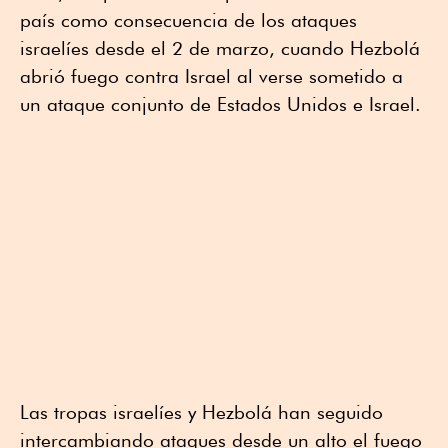
país como consecuencia de los ataques
israelíes desde el 2 de marzo, cuando Hezbolá
abrió fuego contra Israel al verse sometido a
un ataque conjunto de Estados Unidos e Israel.
Las tropas israelíes y Hezbolá han seguido
intercambiando ataques desde un alto el fuego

..........

## Your objective
Transcribe the records verbatim and omit the images.

## Solution for this task
país como consecuencia de los ataques
israelíes desde el 2 de marzo, cuando Hezbolá
abrió fuego contra Israel al verse sometido a
un ataque conjunto de Estados Unidos e Israel.
Las tropas israelíes y Hezbolá han seguido
intercambiando ataques desde un alto el fuego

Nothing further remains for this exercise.